# To do:
Turn every line of the material below into a Markdown table with two columns, Row for the running number and Text for the line itself, leaving out any blank lines.

# Material provided:
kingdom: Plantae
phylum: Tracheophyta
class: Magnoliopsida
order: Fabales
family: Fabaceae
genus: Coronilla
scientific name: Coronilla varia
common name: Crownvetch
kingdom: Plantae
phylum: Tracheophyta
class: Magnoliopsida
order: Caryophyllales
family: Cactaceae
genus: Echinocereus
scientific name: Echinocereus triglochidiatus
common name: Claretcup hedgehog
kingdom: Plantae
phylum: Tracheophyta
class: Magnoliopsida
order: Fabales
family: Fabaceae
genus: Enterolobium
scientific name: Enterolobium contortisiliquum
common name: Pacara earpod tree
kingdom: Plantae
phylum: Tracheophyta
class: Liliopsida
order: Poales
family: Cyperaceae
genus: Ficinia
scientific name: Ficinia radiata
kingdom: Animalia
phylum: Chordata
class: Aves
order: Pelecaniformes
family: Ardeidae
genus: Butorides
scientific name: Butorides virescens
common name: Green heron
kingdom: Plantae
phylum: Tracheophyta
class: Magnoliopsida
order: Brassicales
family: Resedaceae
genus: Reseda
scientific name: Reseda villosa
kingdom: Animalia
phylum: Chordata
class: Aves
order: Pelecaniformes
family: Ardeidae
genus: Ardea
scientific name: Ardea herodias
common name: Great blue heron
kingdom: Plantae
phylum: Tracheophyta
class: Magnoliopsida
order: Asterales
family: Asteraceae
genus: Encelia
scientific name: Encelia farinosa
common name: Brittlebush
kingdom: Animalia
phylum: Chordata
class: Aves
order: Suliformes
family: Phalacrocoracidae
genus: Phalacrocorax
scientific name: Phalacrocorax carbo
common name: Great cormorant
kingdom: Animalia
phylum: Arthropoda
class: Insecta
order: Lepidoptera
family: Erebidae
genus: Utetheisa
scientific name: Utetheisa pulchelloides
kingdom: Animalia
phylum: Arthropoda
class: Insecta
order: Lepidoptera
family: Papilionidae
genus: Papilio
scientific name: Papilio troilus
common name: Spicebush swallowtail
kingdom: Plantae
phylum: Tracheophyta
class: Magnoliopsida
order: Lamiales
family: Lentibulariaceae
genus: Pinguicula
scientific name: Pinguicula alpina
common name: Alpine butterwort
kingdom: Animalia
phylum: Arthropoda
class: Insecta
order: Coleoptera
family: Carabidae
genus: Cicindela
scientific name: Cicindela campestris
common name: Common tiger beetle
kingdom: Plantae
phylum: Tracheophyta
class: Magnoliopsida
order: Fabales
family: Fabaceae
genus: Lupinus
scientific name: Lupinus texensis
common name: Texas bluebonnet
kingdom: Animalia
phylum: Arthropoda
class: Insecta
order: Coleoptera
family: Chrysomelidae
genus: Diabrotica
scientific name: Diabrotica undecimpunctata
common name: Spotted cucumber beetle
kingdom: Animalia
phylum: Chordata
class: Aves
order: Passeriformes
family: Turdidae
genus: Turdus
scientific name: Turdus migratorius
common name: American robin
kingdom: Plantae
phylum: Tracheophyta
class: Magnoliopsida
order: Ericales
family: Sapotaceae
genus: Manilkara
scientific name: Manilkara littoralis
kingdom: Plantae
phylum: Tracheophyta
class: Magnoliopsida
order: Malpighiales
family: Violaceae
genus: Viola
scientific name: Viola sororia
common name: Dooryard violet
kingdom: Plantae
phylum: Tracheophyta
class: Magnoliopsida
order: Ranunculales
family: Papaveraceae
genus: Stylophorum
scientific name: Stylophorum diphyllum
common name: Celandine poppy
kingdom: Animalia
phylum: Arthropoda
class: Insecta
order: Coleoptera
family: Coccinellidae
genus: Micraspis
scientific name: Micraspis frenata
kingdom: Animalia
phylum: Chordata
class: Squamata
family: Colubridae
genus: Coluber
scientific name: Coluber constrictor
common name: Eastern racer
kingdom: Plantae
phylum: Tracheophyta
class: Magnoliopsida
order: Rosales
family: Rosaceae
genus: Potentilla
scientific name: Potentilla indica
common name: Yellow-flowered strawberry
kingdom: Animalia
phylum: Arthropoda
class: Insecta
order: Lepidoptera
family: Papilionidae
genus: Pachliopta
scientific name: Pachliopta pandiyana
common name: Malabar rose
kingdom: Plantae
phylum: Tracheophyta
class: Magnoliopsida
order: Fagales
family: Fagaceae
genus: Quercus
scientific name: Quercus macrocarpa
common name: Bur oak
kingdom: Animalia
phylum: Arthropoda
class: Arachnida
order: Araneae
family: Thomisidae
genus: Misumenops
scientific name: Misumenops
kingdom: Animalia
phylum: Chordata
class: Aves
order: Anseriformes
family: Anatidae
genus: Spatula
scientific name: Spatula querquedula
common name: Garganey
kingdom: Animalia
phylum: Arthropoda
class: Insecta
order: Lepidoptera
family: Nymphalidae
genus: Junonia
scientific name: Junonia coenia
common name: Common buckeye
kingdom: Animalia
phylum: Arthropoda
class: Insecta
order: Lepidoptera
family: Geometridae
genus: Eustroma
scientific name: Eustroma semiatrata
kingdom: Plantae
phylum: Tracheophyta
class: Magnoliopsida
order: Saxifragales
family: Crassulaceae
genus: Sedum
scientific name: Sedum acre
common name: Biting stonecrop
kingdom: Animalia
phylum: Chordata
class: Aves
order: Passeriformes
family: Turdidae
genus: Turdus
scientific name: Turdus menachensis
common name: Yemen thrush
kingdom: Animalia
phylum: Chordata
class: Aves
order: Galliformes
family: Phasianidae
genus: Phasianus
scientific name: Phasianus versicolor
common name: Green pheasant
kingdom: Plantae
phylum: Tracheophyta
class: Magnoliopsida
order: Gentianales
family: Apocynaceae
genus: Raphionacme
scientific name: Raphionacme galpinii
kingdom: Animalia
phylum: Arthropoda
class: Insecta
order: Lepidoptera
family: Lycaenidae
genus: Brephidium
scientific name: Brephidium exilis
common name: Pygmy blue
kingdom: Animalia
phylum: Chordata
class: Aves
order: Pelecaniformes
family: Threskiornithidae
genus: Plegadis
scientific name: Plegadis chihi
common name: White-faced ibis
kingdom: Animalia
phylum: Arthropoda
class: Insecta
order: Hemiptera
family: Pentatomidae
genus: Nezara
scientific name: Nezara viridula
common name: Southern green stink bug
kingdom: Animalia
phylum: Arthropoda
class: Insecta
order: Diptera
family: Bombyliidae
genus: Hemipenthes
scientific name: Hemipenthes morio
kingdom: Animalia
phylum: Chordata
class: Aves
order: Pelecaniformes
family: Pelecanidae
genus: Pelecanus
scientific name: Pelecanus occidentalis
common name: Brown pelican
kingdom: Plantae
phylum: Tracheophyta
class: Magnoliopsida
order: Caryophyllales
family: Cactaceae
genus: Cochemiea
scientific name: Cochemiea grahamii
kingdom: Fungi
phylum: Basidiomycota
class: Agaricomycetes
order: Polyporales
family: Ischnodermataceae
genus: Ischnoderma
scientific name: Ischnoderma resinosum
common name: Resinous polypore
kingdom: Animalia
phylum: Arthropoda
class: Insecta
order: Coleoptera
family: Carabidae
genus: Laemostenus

# Written answer:
| Row | Text |
|---|---|
| 1 | kingdom: Plantae |
| 2 | phylum: Tracheophyta |
| 3 | class: Magnoliopsida |
| 4 | order: Fabales |
| 5 | family: Fabaceae |
| 6 | genus: Coronilla |
| 7 | scientific name: Coronilla varia |
| 8 | common name: Crownvetch |
| 9 | kingdom: Plantae |
| 10 | phylum: Tracheophyta |
| 11 | class: Magnoliopsida |
| 12 | order: Caryophyllales |
| 13 | family: Cactaceae |
| 14 | genus: Echinocereus |
| 15 | scientific name: Echinocereus triglochidiatus |
| 16 | common name: Claretcup hedgehog |
| 17 | kingdom: Plantae |
| 18 | phylum: Tracheophyta |
| 19 | class: Magnoliopsida |
| 20 | order: Fabales |
| 21 | family: Fabaceae |
| 22 | genus: Enterolobium |
| 23 | scientific name: Enterolobium contortisiliquum |
| 24 | common name: Pacara earpod tree |
| 25 | kingdom: Plantae |
| 26 | phylum: Tracheophyta |
| 27 | class: Liliopsida |
| 28 | order: Poales |
| 29 | family: Cyperaceae |
| 30 | genus: Ficinia |
| 31 | scientific name: Ficinia radiata |
| 32 | kingdom: Animalia |
| 33 | phylum: Chordata |
| 34 | class: Aves |
| 35 | order: Pelecaniformes |
| 36 | family: Ardeidae |
| 37 | genus: Butorides |
| 38 | scientific name: Butorides virescens |
| 39 | common name: Green heron |
| 40 | kingdom: Plantae |
| 41 | phylum: Tracheophyta |
| 42 | class: Magnoliopsida |
| 43 | order: Brassicales |
| 44 | family: Resedaceae |
| 45 | genus: Reseda |
| 46 | scientific name: Reseda villosa |
| 47 | kingdom: Animalia |
| 48 | phylum: Chordata |
| 49 | class: Aves |
| 50 | order: Pelecaniformes |
| 51 | family: Ardeidae |
| 52 | genus: Ardea |
| 53 | scientific name: Ardea herodias |
| 54 | common name: Great blue heron |
| 55 | kingdom: Plantae |
| 56 | phylum: Tracheophyta |
| 57 | class: Magnoliopsida |
| 58 | order: Asterales |
| 59 | family: Asteraceae |
| 60 | genus: Encelia |
| 61 | scientific name: Encelia farinosa |
| 62 | common name: Brittlebush |
| 63 | kingdom: Animalia |
| 64 | phylum: Chordata |
| 65 | class: Aves |
| 66 | order: Suliformes |
| 67 | family: Phalacrocoracidae |
| 68 | genus: Phalacrocorax |
| 69 | scientific name: Phalacrocorax carbo |
| 70 | common name: Great cormorant |
| 71 | kingdom: Animalia |
| 72 | phylum: Arthropoda |
| 73 | class: Insecta |
| 74 | order: Lepidoptera |
| 75 | family: Erebidae |
| 76 | genus: Utetheisa |
| 77 | scientific name: Utetheisa pulchelloides |
| 78 | kingdom: Animalia |
| 79 | phylum: Arthropoda |
| 80 | class: Insecta |
| 81 | order: Lepidoptera |
| 82 | family: Papilionidae |
| 83 | genus: Papilio |
| 84 | scientific name: Papilio troilus |
| 85 | common name: Spicebush swallowtail |
| 86 | kingdom: Plantae |
| 87 | phylum: Tracheophyta |
| 88 | class: Magnoliopsida |
| 89 | order: Lamiales |
| 90 | family: Lentibulariaceae |
| 91 | genus: Pinguicula |
| 92 | scientific name: Pinguicula alpina |
| 93 | common name: Alpine butterwort |
| 94 | kingdom: Animalia |
| 95 | phylum: Arthropoda |
| 96 | class: Insecta |
| 97 | order: Coleoptera |
| 98 | family: Carabidae |
| 99 | genus: Cicindela |
| 100 | scientific name: Cicindela campestris |
| 101 | common name: Common tiger beetle |
| 102 | kingdom: Plantae |
| 103 | phylum: Tracheophyta |
| 104 | class: Magnoliopsida |
| 105 | order: Fabales |
| 106 | family: Fabaceae |
| 107 | genus: Lupinus |
| 108 | scientific name: Lupinus texensis |
| 109 | common name: Texas bluebonnet |
| 110 | kingdom: Animalia |
| 111 | phylum: Arthropoda |
| 112 | class: Insecta |
| 113 | order: Coleoptera |
| 114 | family: Chrysomelidae |
| 115 | genus: Diabrotica |
| 116 | scientific name: Diabrotica undecimpunctata |
| 117 | common name: Spotted cucumber beetle |
| 118 | kingdom: Animalia |
| 119 | phylum: Chordata |
| 120 | class: Aves |
| 121 | order: Passeriformes |
| 122 | family: Turdidae |
| 123 | genus: Turdus |
| 124 | scientific name: Turdus migratorius |
| 125 | common name: American robin |
| 126 | kingdom: Plantae |
| 127 | phylum: Tracheophyta |
| 128 | class: Magnoliopsida |
| 129 | order: Ericales |
| 130 | family: Sapotaceae |
| 131 | genus: Manilkara |
| 132 | scientific name: Manilkara littoralis |
| 133 | kingdom: Plantae |
| 134 | phylum: Tracheophyta |
| 135 | class: Magnoliopsida |
| 136 | order: Malpighiales |
| 137 | family: Violaceae |
| 138 | genus: Viola |
| 139 | scientific name: Viola sororia |
| 140 | common name: Dooryard violet |
| 141 | kingdom: Plantae |
| 142 | phylum: Tracheophyta |
| 143 | class: Magnoliopsida |
| 144 | order: Ranunculales |
| 145 | family: Papaveraceae |
| 146 | genus: Stylophorum |
| 147 | scientific name: Stylophorum diphyllum |
| 148 | common name: Celandine poppy |
| 149 | kingdom: Animalia |
| 150 | phylum: Arthropoda |
| 151 | class: Insecta |
| 152 | order: Coleoptera |
| 153 | family: Coccinellidae |
| 154 | genus: Micraspis |
| 155 | scientific name: Micraspis frenata |
| 156 | kingdom: Animalia |
| 157 | phylum: Chordata |
| 158 | class: Squamata |
| 159 | family: Colubridae |
| 160 | genus: Coluber |
| 161 | scientific name: Coluber constrictor |
| 162 | common name: Eastern racer |
| 163 | kingdom: Plantae |
| 164 | phylum: Tracheophyta |
| 165 | class: Magnoliopsida |
| 166 | order: Rosales |
| 167 | family: Rosaceae |
| 168 | genus: Potentilla |
| 169 | scientific name: Potentilla indica |
| 170 | common name: Yellow-flowered strawberry |
| 171 | kingdom: Animalia |
| 172 | phylum: Arthropoda |
| 173 | class: Insecta |
| 174 | order: Lepidoptera |
| 175 | family: Papilionidae |
| 176 | genus: Pachliopta |
| 177 | scientific name: Pachliopta pandiyana |
| 178 | common name: Malabar rose |
| 179 | kingdom: Plantae |
| 180 | phylum: Tracheophyta |
| 181 | class: Magnoliopsida |
| 182 | order: Fagales |
| 183 | family: Fagaceae |
| 184 | genus: Quercus |
| 185 | scientific name: Quercus macrocarpa |
| 186 | common name: Bur oak |
| 187 | kingdom: Animalia |
| 188 | phylum: Arthropoda |
| 189 | class: Arachnida |
| 190 | order: Araneae |
| 191 | family: Thomisidae |
| 192 | genus: Misumenops |
| 193 | scientific name: Misumenops |
| 194 | kingdom: Animalia |
| 195 | phylum: Chordata |
| 196 | class: Aves |
| 197 | order: Anseriformes |
| 198 | family: Anatidae |
| 199 | genus: Spatula |
| 200 | scientific name: Spatula querquedula |
| 201 | common name: Garganey |
| 202 | kingdom: Animalia |
| 203 | phylum: Arthropoda |
| 204 | class: Insecta |
| 205 | order: Lepidoptera |
| 206 | family: Nymphalidae |
| 207 | genus: Junonia |
| 208 | scientific name: Junonia coenia |
| 209 | common name: Common buckeye |
| 210 | kingdom: Animalia |
| 211 | phylum: Arthropoda |
| 212 | class: Insecta |
| 213 | order: Lepidoptera |
| 214 | family: Geometridae |
| 215 | genus: Eustroma |
| 216 | scientific name: Eustroma semiatrata |
| 217 | kingdom: Plantae |
| 218 | phylum: Tracheophyta |
| 219 | class: Magnoliopsida |
| 220 | order: Saxifragales |
| 221 | family: Crassulaceae |
| 222 | genus: Sedum |
| 223 | scientific name: Sedum acre |
| 224 | common name: Biting stonecrop |
| 225 | kingdom: Animalia |
| 226 | phylum: Chordata |
| 227 | class: Aves |
| 228 | order: Passeriformes |
| 229 | family: Turdidae |
| 230 | genus: Turdus |
| 231 | scientific name: Turdus menachensis |
| 232 | common name: Yemen thrush |
| 233 | kingdom: Animalia |
| 234 | phylum: Chordata |
| 235 | class: Aves |
| 236 | order: Galliformes |
| 237 | family: Phasianidae |
| 238 | genus: Phasianus |
| 239 | scientific name: Phasianus versicolor |
| 240 | common name: Green pheasant |
| 241 | kingdom: Plantae |
| 242 | phylum: Tracheophyta |
| 243 | class: Magnoliopsida |
| 244 | order: Gentianales |
| 245 | family: Apocynaceae |
| 246 | genus: Raphionacme |
| 247 | scientific name: Raphionacme galpinii |
| 248 | kingdom: Animalia |
| 249 | phylum: Arthropoda |
| 250 | class: Insecta |
| 251 | order: Lepidoptera |
| 252 | family: Lycaenidae |
| 253 | genus: Brephidium |
| 254 | scientific name: Brephidium exilis |
| 255 | common name: Pygmy blue |
| 256 | kingdom: Animalia |
| 257 | phylum: Chordata |
| 258 | class: Aves |
| 259 | order: Pelecaniformes |
| 260 | family: Threskiornithidae |
| 261 | genus: Plegadis |
| 262 | scientific name: Plegadis chihi |
| 263 | common name: White-faced ibis |
| 264 | kingdom: Animalia |
| 265 | phylum: Arthropoda |
| 266 | class: Insecta |
| 267 | order: Hemiptera |
| 268 | family: Pentatomidae |
| 269 | genus: Nezara |
| 270 | scientific name: Nezara viridula |
| 271 | common name: Southern green stink bug |
| 272 | kingdom: Animalia |
| 273 | phylum: Arthropoda |
| 274 | class: Insecta |
| 275 | order: Diptera |
| 276 | family: Bombyliidae |
| 277 | genus: Hemipenthes |
| 278 | scientific name: Hemipenthes morio |
| 279 | kingdom: Animalia |
| 280 | phylum: Chordata |
| 281 | class: Aves |
| 282 | order: Pelecaniformes |
| 283 | family: Pelecanidae |
| 284 | genus: Pelecanus |
| 285 | scientific name: Pelecanus occidentalis |
| 286 | common name: Brown pelican |
| 287 | kingdom: Plantae |
| 288 | phylum: Tracheophyta |
| 289 | class: Magnoliopsida |
| 290 | order: Caryophyllales |
| 291 | family: Cactaceae |
| 292 | genus: Cochemiea |
| 293 | scientific name: Cochemiea grahamii |
| 294 | kingdom: Fungi |
| 295 | phylum: Basidiomycota |
| 296 | class: Agaricomycetes |
| 297 | order: Polyporales |
| 298 | family: Ischnodermataceae |
| 299 | genus: Ischnoderma |
| 300 | scientific name: Ischnoderma resinosum |
| 301 | common name: Resinous polypore |
| 302 | kingdom: Animalia |
| 303 | phylum: Arthropoda |
| 304 | class: Insecta |
| 305 | order: Coleoptera |
| 306 | family: Carabidae |
| 307 | genus: Laemostenus |